• Listed records
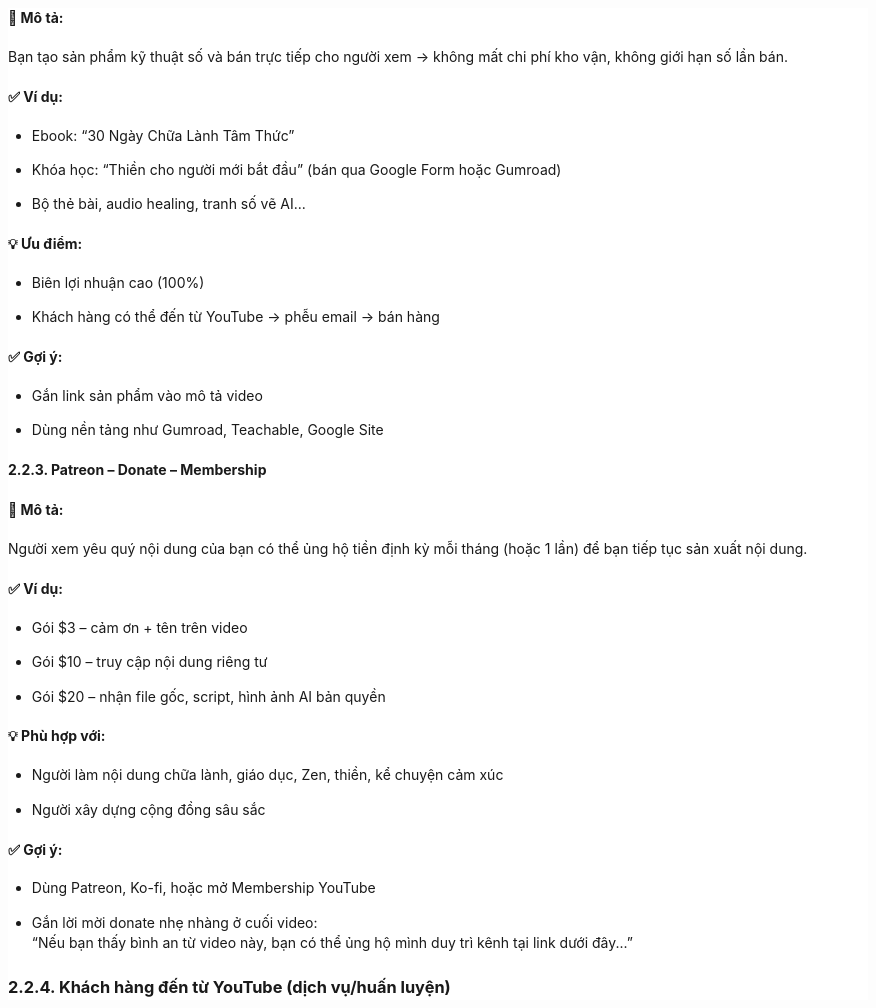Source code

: #### 📌 Mô tả:

Bạn tạo sản phẩm kỹ thuật số và bán trực tiếp cho người xem → không mất chi phí kho vận, không giới hạn số lần bán.

#### ✅ Ví dụ:

- Ebook: “30 Ngày Chữa Lành Tâm Thức”
    
- Khóa học: “Thiền cho người mới bắt đầu” (bán qua Google Form hoặc Gumroad)
    
- Bộ thẻ bài, audio healing, tranh số vẽ AI...
    

#### 💡 Ưu điểm:

- Biên lợi nhuận cao (100%)
    
- Khách hàng có thể đến từ YouTube → phễu email → bán hàng
    

#### ✅ Gợi ý:

- Gắn link sản phẩm vào mô tả video
    
- Dùng nền tảng như Gumroad, Teachable, Google Site
    

#### 2.2.3. Patreon – Donate – Membership

#### 📌 Mô tả:

Người xem yêu quý nội dung của bạn có thể ủng hộ tiền định kỳ mỗi tháng (hoặc 1 lần) để bạn tiếp tục sản xuất nội dung.

#### ✅ Ví dụ:

- Gói $3 – cảm ơn + tên trên video
    
- Gói $10 – truy cập nội dung riêng tư
    
- Gói $20 – nhận file gốc, script, hình ảnh AI bản quyền
    

#### 💡 Phù hợp với:

- Người làm nội dung chữa lành, giáo dục, Zen, thiền, kể chuyện cảm xúc
    
- Người xây dựng cộng đồng sâu sắc
    

#### ✅ Gợi ý:

- Dùng Patreon, Ko-fi, hoặc mở Membership YouTube
    
- Gắn lời mời donate nhẹ nhàng ở cuối video:  
    “Nếu bạn thấy bình an từ video này, bạn có thể ủng hộ mình duy trì kênh tại link dưới đây...”
    

### 2.2.4. Khách hàng đến từ YouTube (dịch vụ/huấn luyện)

• What to produce
Drop the pictures and reproduce the rest of the entries above exactly.

• Solution for this problem
Source code

: #### 📌 Mô tả:

Bạn tạo sản phẩm kỹ thuật số và bán trực tiếp cho người xem → không mất chi phí kho vận, không giới hạn số lần bán.

#### ✅ Ví dụ:

- Ebook: “30 Ngày Chữa Lành Tâm Thức”
    
- Khóa học: “Thiền cho người mới bắt đầu” (bán qua Google Form hoặc Gumroad)
    
- Bộ thẻ bài, audio healing, tranh số vẽ AI...
    

#### 💡 Ưu điểm:

- Biên lợi nhuận cao (100%)
    
- Khách hàng có thể đến từ YouTube → phễu email → bán hàng
    

#### ✅ Gợi ý:

- Gắn link sản phẩm vào mô tả video
    
- Dùng nền tảng như Gumroad, Teachable, Google Site
    

#### 2.2.3. Patreon – Donate – Membership

#### 📌 Mô tả:

Người xem yêu quý nội dung của bạn có thể ủng hộ tiền định kỳ mỗi tháng (hoặc 1 lần) để bạn tiếp tục sản xuất nội dung.

#### ✅ Ví dụ:

- Gói $3 – cảm ơn + tên trên video
    
- Gói $10 – truy cập nội dung riêng tư
    
- Gói $20 – nhận file gốc, script, hình ảnh AI bản quyền
    

#### 💡 Phù hợp với:

- Người làm nội dung chữa lành, giáo dục, Zen, thiền, kể chuyện cảm xúc
    
- Người xây dựng cộng đồng sâu sắc
    

#### ✅ Gợi ý:

- Dùng Patreon, Ko-fi, hoặc mở Membership YouTube
    
- Gắn lời mời donate nhẹ nhàng ở cuối video:  
    “Nếu bạn thấy bình an từ video này, bạn có thể ủng hộ mình duy trì kênh tại link dưới đây...”
    

### 2.2.4. Khách hàng đến từ YouTube (dịch vụ/huấn luyện)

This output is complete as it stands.